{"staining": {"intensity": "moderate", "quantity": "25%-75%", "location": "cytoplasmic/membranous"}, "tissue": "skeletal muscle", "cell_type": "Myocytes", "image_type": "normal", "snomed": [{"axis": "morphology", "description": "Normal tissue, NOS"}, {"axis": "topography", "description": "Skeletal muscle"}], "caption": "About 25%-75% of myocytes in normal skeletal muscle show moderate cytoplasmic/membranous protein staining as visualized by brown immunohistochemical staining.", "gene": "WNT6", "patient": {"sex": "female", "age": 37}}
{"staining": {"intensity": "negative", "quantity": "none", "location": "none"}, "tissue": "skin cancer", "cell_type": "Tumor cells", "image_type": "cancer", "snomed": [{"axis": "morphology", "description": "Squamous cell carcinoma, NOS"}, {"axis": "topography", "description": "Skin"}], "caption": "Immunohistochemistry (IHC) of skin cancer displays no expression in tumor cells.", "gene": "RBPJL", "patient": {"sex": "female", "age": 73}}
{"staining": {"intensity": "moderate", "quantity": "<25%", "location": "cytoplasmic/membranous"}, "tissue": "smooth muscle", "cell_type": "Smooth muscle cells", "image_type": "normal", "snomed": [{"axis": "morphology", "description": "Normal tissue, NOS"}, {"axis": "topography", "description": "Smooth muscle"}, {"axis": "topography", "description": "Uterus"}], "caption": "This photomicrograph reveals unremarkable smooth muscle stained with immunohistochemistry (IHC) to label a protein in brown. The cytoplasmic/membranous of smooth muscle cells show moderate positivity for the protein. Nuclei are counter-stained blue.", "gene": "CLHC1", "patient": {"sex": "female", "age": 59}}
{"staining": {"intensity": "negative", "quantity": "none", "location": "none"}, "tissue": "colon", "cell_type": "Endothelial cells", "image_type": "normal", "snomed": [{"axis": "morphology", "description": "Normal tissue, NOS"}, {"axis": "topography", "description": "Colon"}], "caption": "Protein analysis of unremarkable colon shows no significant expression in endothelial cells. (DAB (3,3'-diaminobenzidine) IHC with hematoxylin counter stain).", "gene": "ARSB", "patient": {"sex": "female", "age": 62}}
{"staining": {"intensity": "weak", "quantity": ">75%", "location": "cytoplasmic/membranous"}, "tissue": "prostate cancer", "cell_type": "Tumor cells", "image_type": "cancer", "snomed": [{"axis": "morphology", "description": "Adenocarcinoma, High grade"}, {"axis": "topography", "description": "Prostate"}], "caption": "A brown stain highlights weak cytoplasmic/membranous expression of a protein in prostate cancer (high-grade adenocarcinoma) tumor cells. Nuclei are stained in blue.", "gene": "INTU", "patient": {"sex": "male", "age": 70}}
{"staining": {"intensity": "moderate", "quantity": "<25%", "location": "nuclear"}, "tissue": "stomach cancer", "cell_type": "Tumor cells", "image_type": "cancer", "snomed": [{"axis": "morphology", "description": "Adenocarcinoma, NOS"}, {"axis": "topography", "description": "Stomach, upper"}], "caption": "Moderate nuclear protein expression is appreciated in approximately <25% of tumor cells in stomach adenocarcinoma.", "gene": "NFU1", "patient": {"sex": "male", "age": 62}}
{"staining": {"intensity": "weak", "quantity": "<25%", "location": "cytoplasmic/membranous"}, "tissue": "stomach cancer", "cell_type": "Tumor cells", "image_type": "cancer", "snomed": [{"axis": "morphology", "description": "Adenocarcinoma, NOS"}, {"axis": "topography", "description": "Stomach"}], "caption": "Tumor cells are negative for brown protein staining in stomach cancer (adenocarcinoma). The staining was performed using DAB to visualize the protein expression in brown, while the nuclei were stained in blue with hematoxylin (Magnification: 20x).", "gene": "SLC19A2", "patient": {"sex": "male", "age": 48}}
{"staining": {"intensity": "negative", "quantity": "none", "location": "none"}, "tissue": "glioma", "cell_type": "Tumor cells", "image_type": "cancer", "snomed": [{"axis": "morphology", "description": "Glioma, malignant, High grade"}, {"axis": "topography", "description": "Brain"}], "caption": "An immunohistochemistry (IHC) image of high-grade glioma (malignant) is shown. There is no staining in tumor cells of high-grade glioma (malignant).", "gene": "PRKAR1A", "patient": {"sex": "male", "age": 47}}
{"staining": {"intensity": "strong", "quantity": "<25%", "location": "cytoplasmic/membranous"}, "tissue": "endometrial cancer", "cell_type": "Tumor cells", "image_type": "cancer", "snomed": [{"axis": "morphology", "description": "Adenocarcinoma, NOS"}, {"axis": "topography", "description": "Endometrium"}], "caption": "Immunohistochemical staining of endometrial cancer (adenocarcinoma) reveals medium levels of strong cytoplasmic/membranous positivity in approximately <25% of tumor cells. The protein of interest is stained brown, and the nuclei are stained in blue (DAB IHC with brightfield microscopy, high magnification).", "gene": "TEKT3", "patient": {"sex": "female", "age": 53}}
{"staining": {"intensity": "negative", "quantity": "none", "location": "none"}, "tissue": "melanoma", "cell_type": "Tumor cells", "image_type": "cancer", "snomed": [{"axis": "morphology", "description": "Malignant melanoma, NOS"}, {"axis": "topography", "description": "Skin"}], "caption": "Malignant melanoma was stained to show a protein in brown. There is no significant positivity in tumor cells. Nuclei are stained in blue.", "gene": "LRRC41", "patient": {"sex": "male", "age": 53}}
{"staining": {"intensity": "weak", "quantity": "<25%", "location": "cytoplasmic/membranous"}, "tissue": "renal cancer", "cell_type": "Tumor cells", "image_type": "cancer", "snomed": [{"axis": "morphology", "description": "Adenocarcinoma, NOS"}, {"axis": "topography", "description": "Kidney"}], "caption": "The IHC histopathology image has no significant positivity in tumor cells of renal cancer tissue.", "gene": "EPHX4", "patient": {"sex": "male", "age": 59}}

============

**What the task requires:** Only one stretch of the entries above is wanted: the lines from the one containing "analysis of unremarkable" through the one containing "cells are negative". Please reproduce it exactly.

**Finished exercise:**
{"staining": {"intensity": "negative", "quantity": "none", "location": "none"}, "tissue": "colon", "cell_type": "Endothelial cells", "image_type": "normal", "snomed": [{"axis": "morphology", "description": "Normal tissue, NOS"}, {"axis": "topography", "description": "Colon"}], "caption": "Protein analysis of unremarkable colon shows no significant expression in endothelial cells. (DAB (3,3'-diaminobenzidine) IHC with hematoxylin counter stain).", "gene": "ARSB", "patient": {"sex": "female", "age": 62}}
{"staining": {"intensity": "weak", "quantity": ">75%", "location": "cytoplasmic/membranous"}, "tissue": "prostate cancer", "cell_type": "Tumor cells", "image_type": "cancer", "snomed": [{"axis": "morphology", "description": "Adenocarcinoma, High grade"}, {"axis": "topography", "description": "Prostate"}], "caption": "A brown stain highlights weak cytoplasmic/membranous expression of a protein in prostate cancer (high-grade adenocarcinoma) tumor cells. Nuclei are stained in blue.", "gene": "INTU", "patient": {"sex": "male", "age": 70}}
{"staining": {"intensity": "moderate", "quantity": "<25%", "location": "nuclear"}, "tissue": "stomach cancer", "cell_type": "Tumor cells", "image_type": "cancer", "snomed": [{"axis": "morphology", "description": "Adenocarcinoma, NOS"}, {"axis": "topography", "description": "Stomach, upper"}], "caption": "Moderate nuclear protein expression is appreciated in approximately <25% of tumor cells in stomach adenocarcinoma.", "gene": "NFU1", "patient": {"sex": "male", "age": 62}}
{"staining": {"intensity": "weak", "quantity": "<25%", "location": "cytoplasmic/membranous"}, "tissue": "stomach cancer", "cell_type": "Tumor cells", "image_type": "cancer", "snomed": [{"axis": "morphology", "description": "Adenocarcinoma, NOS"}, {"axis": "topography", "description": "Stomach"}], "caption": "Tumor cells are negative for brown protein staining in stomach cancer (adenocarcinoma). The staining was performed using DAB to visualize the protein expression in brown, while the nuclei were stained in blue with hematoxylin (Magnification: 20x).", "gene": "SLC19A2", "patient": {"sex": "male", "age": 48}}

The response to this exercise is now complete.